- Opening Delimiter -
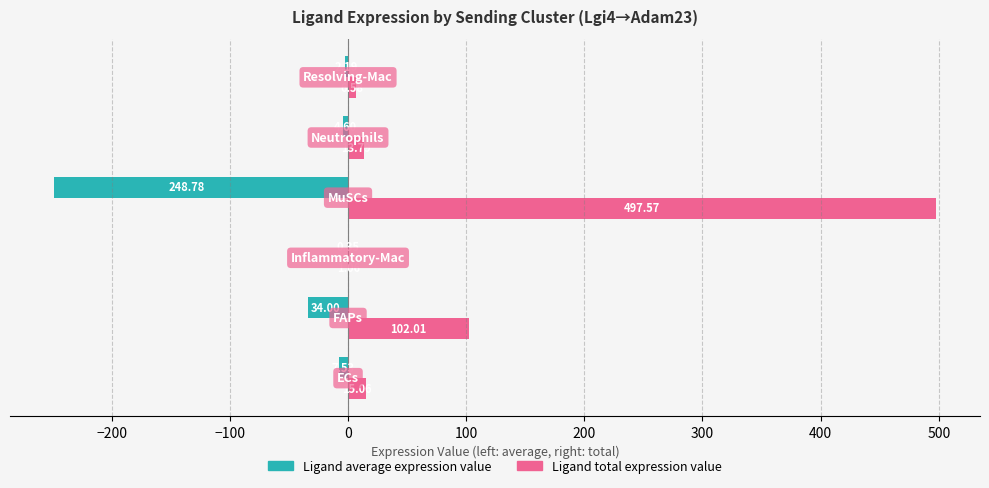

What is the sum of all Ligand total expression value values?

636.1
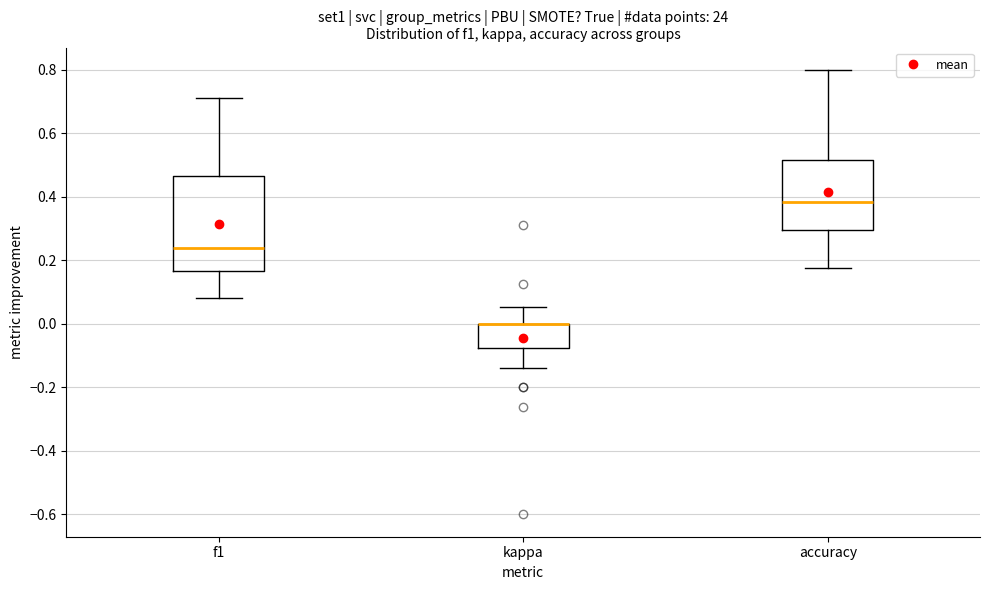

Reading left to right, read every box against the y-axis: the position of its median line, the range the box covers, and the ends of its whiskers. The values are not printed on the chart, so give them approximately, as read against the axis.

f1: median 0.24, box 0.16 to 0.46, whiskers 0.08 to 0.72
kappa: median 0.00 (drawn on the box's upper edge), box -0.08 to 0.00, whiskers -0.14 to 0.06
accuracy: median 0.38, box 0.30 to 0.52, whiskers 0.18 to 0.80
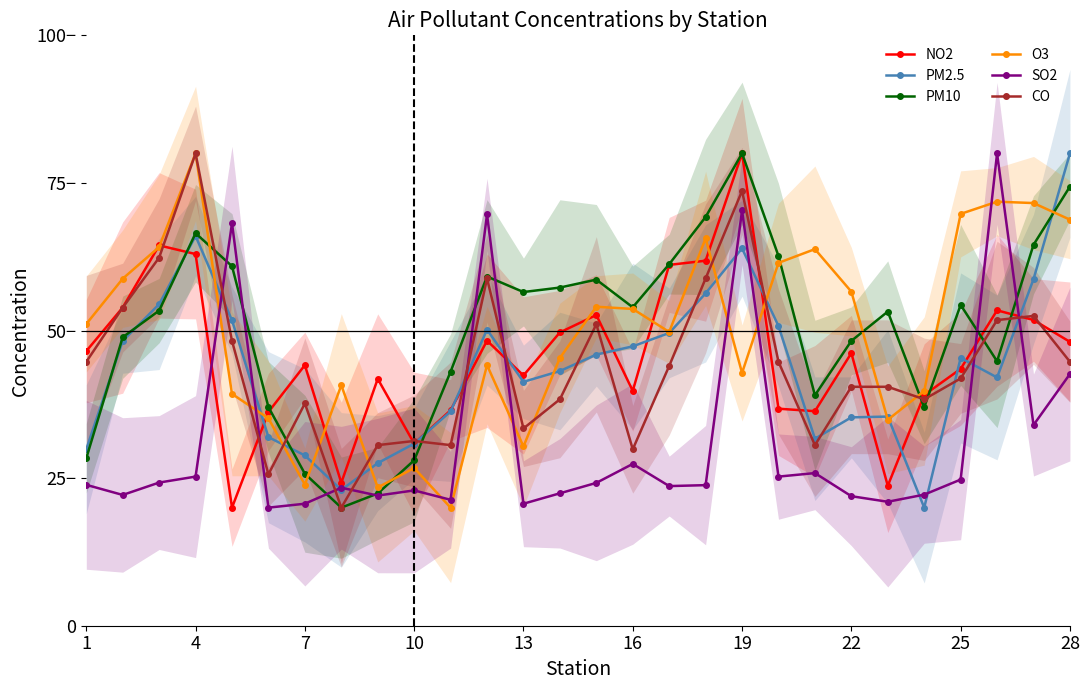

What is the difference between the maximum and minimum values in the NO2 series?

60.0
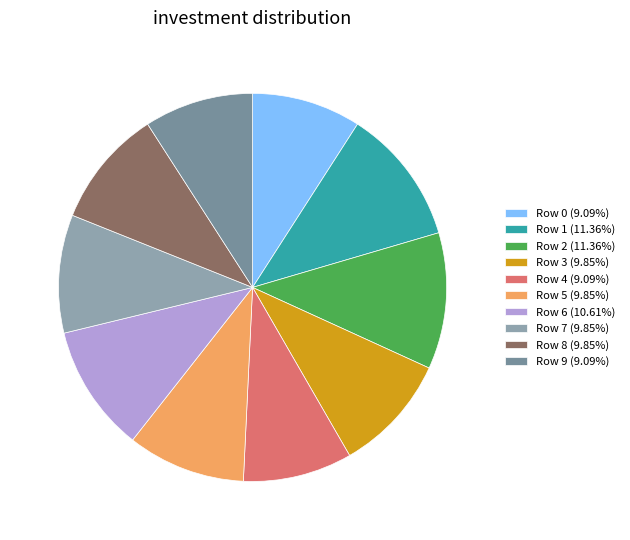

To the nearest percent, what is the combined percentage of Row 5 and Row 4?

19%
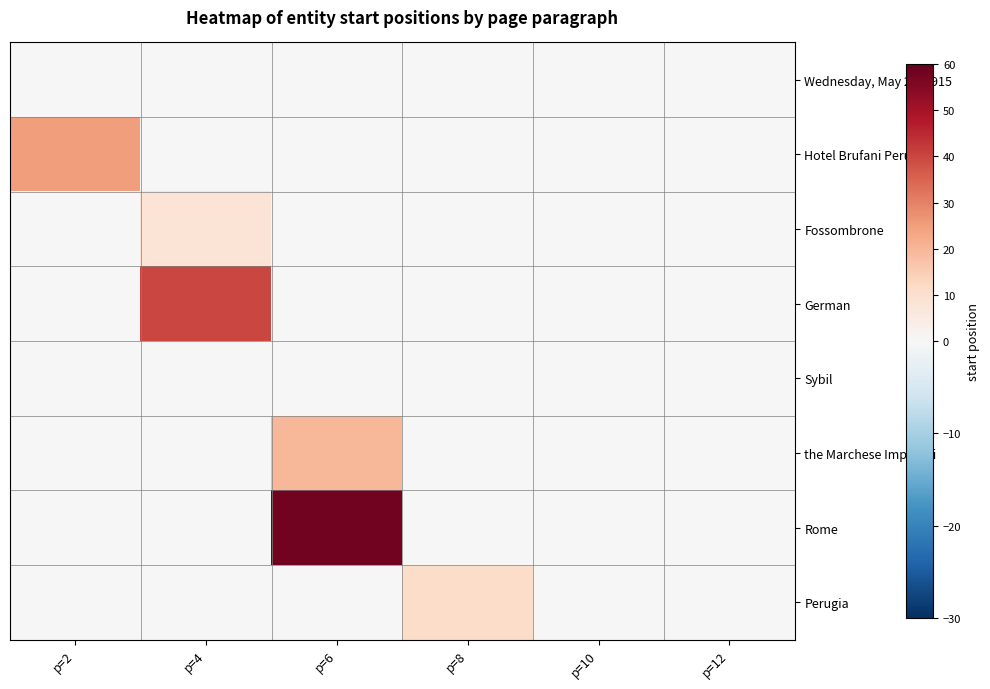

Reading left to right, list all the values displayed in this chart.

Wednesday, May 26, 1915: p=2=0	p=4=0	p=6=0	p=8=0	p=10=0	p=12=0
Hotel Brufani Perugia: p=2=25	p=4=0	p=6=0	p=8=0	p=10=0	p=12=0
Fossombrone: p=2=0	p=4=8	p=6=0	p=8=0	p=10=0	p=12=0
German: p=2=0	p=4=40	p=6=0	p=8=0	p=10=0	p=12=0
Sybil: p=2=0	p=4=0	p=6=0	p=8=0	p=10=0	p=12=0
the Marchese Imperiali: p=2=0	p=4=0	p=6=20	p=8=0	p=10=0	p=12=0
Rome: p=2=0	p=4=0	p=6=58	p=8=0	p=10=0	p=12=0
Perugia: p=2=0	p=4=0	p=6=0	p=8=11	p=10=0	p=12=0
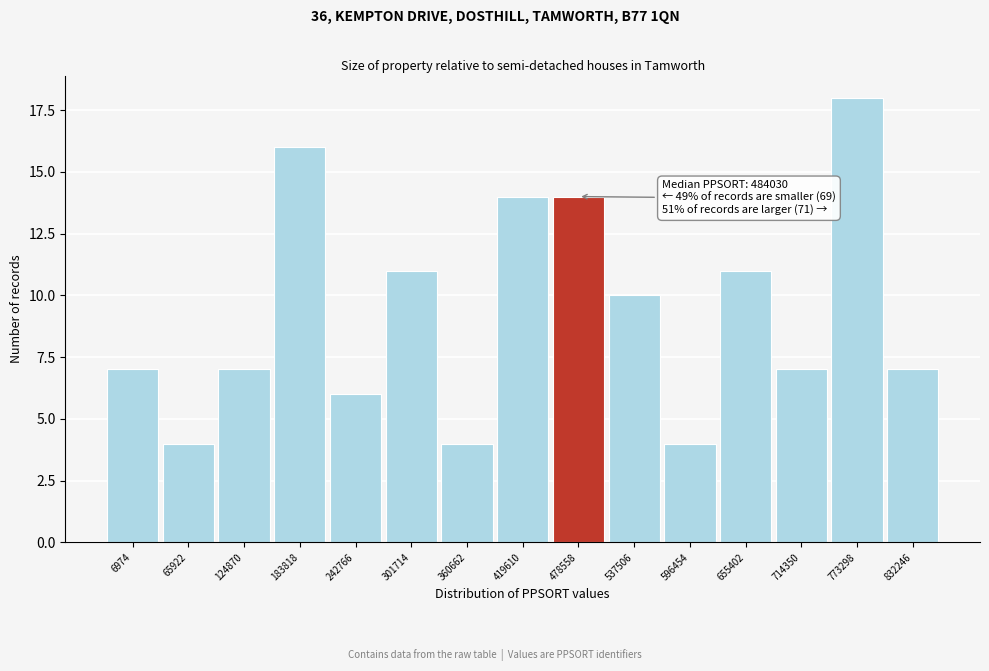

Reading left to right, list all the values displayed in this chart.

6974=7	65922=4	124870=7	183818=16	242766=6	301714=11	360662=4	419610=14	478558=14	537506=10	596454=4	655402=11	714350=7	773298=18	832246=7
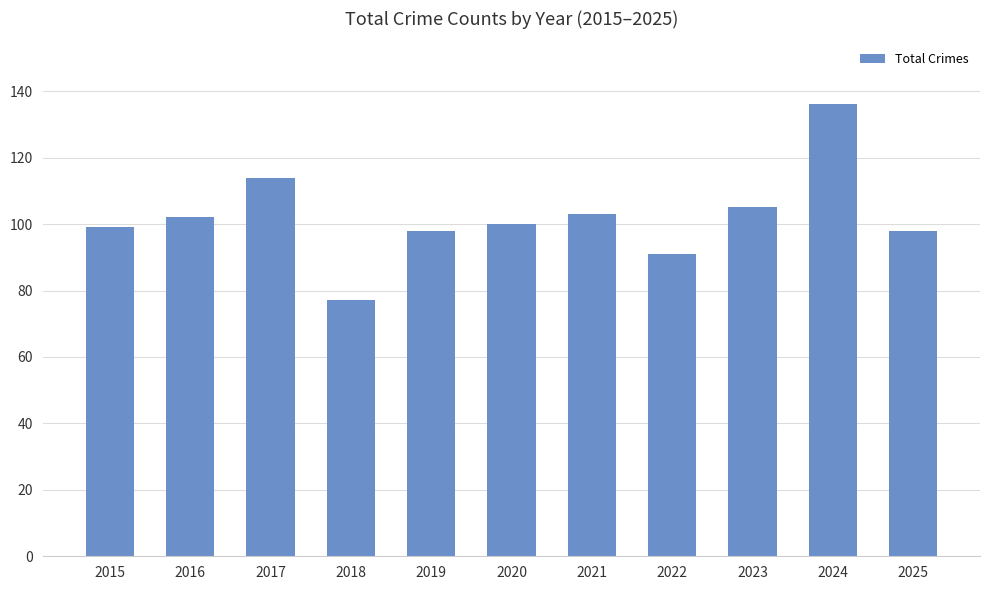

What is the smallest value displayed?

77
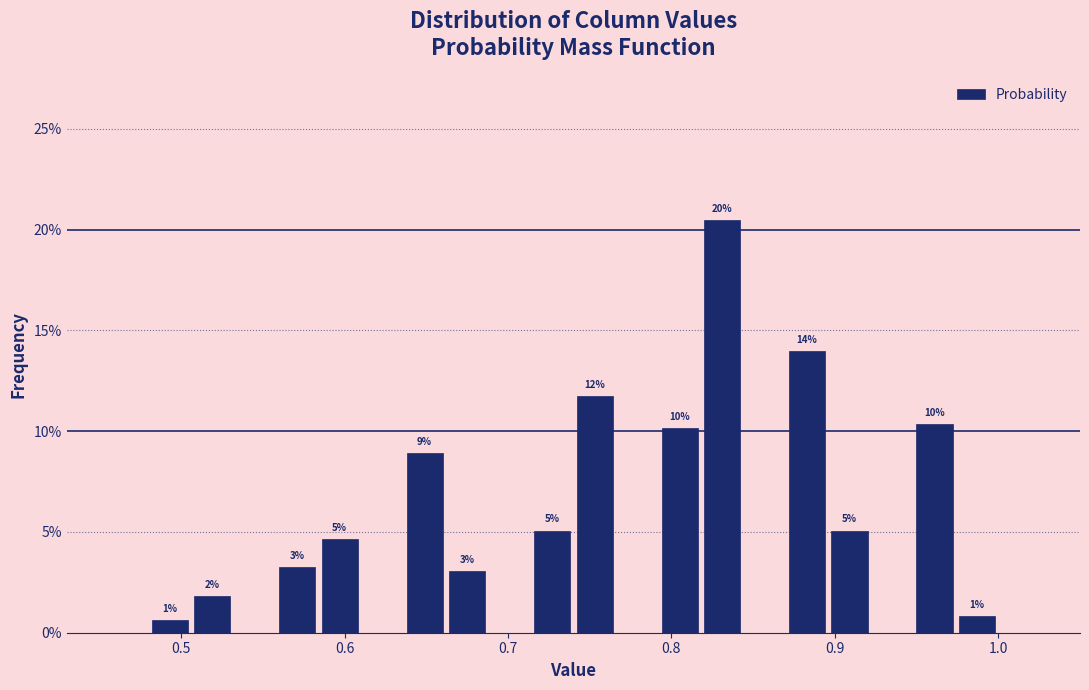

Read against the x-axis, roughly where is the centre of the tallest bar?

0.83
- Closing Delimiter -
## [Your goal]
Copy all of the entries above word for word, leaving out the pictures.

## [Solution for this task]
What is the sum of all Ligand total expression value values?

636.1

Reading left to right, read every box against the y-axis: the position of its median line, the range the box covers, and the ends of its whiskers. The values are not printed on the chart, so give them approximately, as read against the axis.

f1: median 0.24, box 0.16 to 0.46, whiskers 0.08 to 0.72
kappa: median 0.00 (drawn on the box's upper edge), box -0.08 to 0.00, whiskers -0.14 to 0.06
accuracy: median 0.38, box 0.30 to 0.52, whiskers 0.18 to 0.80

What is the difference between the maximum and minimum values in the NO2 series?

60.0

To the nearest percent, what is the combined percentage of Row 5 and Row 4?

19%

Reading left to right, list all the values displayed in this chart.

Wednesday, May 26, 1915: p=2=0	p=4=0	p=6=0	p=8=0	p=10=0	p=12=0
Hotel Brufani Perugia: p=2=25	p=4=0	p=6=0	p=8=0	p=10=0	p=12=0
Fossombrone: p=2=0	p=4=8	p=6=0	p=8=0	p=10=0	p=12=0
German: p=2=0	p=4=40	p=6=0	p=8=0	p=10=0	p=12=0
Sybil: p=2=0	p=4=0	p=6=0	p=8=0	p=10=0	p=12=0
the Marchese Imperiali: p=2=0	p=4=0	p=6=20	p=8=0	p=10=0	p=12=0
Rome: p=2=0	p=4=0	p=6=58	p=8=0	p=10=0	p=12=0
Perugia: p=2=0	p=4=0	p=6=0	p=8=11	p=10=0	p=12=0

Reading left to right, list all the values displayed in this chart.

6974=7	65922=4	124870=7	183818=16	242766=6	301714=11	360662=4	419610=14	478558=14	537506=10	596454=4	655402=11	714350=7	773298=18	832246=7

What is the smallest value displayed?

77

Read against the x-axis, roughly where is the centre of the tallest bar?

0.83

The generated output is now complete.